Did you calculate your near and far plane so that the distance between the near and far plane is minimal but still encapsulates the entire object to get the best z-buffer accuracy?

Also, may I suggest using a multisample framebuffer.

Great work :)

ZbuffeR
03-22-2008, 04:23 PM
Even after adding a depth buffer to my FBO I'm still getting some odd artifacts on the back right side of my images, especially when I tilt my height map at an angle away from the camera, like in this image. These artifacts are visible on screen as well as in the saved files, so I know it's not specific to my FBO code. It's odd - the artifacts are most pronounced in the upper right of my viewport. If I drag my height map object down to the left of the viewport, the artifacts all but go away.
It can be zbuffer imprecision showing up, as said above tightening your znear/zfar will improve it.
You can also try to render the grid from back to front, instead of left to right. Like with the "painter's algorithm", you may even drop the depth test.
I am not sure to be very clear. The idea is that a grid can be drawn along 4 major directions : row by row or column by column, and along increasing or decreasing indices. You can choose select this direction depending on the viewing direction.

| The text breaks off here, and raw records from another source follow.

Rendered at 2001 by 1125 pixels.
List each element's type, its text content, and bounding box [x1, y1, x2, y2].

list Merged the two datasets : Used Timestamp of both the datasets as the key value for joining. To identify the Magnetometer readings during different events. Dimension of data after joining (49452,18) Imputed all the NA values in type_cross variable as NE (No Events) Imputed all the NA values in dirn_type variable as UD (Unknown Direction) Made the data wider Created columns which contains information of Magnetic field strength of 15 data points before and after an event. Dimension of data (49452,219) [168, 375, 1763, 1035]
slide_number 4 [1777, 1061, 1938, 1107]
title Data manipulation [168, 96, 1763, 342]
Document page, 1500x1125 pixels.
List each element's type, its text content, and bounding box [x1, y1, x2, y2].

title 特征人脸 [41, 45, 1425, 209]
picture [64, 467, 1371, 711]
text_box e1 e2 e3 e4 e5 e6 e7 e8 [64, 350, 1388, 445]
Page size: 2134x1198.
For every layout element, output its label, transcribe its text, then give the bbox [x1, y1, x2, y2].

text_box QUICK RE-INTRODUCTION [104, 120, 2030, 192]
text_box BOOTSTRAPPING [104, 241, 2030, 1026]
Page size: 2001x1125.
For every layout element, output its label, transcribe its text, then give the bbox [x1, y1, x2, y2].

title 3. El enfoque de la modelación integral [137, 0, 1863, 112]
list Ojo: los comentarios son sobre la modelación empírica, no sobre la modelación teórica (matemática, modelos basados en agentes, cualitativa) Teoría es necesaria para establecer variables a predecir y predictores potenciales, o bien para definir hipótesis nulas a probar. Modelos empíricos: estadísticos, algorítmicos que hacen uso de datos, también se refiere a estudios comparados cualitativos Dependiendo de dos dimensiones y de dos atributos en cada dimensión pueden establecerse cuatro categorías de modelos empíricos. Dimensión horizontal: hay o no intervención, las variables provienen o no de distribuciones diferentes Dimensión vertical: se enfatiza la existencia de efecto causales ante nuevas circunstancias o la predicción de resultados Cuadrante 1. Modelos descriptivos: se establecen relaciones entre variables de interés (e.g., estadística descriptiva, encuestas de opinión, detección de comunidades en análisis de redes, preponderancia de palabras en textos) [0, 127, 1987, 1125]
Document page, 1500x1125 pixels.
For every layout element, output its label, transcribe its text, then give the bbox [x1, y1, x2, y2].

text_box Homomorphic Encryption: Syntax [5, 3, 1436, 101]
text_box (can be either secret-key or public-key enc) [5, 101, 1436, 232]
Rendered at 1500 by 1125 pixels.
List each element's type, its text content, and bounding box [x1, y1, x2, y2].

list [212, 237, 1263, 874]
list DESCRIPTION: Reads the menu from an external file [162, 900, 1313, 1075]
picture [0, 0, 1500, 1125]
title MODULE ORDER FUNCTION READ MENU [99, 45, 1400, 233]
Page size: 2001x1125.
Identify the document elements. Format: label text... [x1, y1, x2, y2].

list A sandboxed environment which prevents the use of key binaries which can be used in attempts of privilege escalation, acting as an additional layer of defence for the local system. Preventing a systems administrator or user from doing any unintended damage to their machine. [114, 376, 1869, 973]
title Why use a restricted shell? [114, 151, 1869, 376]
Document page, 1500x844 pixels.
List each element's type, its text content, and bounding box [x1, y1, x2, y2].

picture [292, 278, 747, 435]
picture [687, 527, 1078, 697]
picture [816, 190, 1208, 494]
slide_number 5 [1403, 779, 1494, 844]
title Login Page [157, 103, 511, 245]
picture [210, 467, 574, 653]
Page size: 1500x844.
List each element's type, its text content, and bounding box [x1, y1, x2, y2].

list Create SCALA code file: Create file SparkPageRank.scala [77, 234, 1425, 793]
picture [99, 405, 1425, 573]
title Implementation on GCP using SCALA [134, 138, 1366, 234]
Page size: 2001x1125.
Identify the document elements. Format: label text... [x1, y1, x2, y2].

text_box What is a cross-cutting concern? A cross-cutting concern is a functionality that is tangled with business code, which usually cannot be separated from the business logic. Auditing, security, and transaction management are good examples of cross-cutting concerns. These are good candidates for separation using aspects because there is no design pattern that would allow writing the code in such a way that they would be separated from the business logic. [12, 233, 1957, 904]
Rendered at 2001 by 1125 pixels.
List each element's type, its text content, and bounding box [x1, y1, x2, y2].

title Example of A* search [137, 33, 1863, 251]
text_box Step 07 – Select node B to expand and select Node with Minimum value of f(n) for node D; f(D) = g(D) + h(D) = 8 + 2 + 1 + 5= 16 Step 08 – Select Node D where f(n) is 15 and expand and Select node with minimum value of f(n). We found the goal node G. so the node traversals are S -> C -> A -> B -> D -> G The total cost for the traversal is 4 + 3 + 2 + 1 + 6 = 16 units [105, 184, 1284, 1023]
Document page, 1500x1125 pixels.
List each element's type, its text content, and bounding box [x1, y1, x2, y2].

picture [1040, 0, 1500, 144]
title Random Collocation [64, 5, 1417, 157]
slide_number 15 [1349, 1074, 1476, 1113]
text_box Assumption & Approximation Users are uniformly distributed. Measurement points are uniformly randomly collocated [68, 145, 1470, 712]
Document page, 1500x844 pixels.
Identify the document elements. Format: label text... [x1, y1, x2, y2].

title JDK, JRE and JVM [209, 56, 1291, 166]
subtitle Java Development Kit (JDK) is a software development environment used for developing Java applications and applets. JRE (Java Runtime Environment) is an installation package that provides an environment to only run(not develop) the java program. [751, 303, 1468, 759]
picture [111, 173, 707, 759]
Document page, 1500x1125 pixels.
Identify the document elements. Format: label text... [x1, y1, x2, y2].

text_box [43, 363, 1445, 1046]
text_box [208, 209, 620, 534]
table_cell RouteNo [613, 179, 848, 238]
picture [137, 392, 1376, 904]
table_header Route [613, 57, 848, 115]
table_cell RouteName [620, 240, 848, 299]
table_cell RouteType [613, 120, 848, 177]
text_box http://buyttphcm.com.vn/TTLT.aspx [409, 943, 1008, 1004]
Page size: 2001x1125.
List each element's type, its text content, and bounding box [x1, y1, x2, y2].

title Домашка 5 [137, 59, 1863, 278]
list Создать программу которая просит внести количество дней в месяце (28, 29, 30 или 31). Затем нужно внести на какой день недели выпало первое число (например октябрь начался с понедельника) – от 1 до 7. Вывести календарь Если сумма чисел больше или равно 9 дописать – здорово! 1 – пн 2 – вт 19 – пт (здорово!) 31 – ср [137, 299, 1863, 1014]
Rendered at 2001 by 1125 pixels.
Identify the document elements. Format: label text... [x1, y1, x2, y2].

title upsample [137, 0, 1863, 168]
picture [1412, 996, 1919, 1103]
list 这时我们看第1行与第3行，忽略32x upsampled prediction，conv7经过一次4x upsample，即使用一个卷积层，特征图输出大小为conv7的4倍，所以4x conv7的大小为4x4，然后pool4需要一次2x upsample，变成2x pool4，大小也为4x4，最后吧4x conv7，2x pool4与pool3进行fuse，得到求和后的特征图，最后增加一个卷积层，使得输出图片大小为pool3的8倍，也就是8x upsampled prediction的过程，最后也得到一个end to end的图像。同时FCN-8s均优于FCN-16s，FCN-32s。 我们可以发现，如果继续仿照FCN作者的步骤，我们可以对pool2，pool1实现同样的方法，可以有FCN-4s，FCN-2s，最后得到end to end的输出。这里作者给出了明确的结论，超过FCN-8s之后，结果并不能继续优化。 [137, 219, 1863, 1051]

As your grid is very dense, it will have a performance impact to traverse the grid in a different direction, but apparently you are more interested in correctness than in pure speed.

Duncan Champney
03-22-2008, 06:44 PM
ZbuffeR,

Tightening up near and far in my frustum helped quite a bit. Yet again you and NiCo came through. Thank you!

Duncan Champney
03-22-2008, 06:54 PM
ZbuffeR,

(What an appropriate conversation, given your handle)

I reposted my sample image under the same link, with my frustum tightened up. Take a look. It's much improved.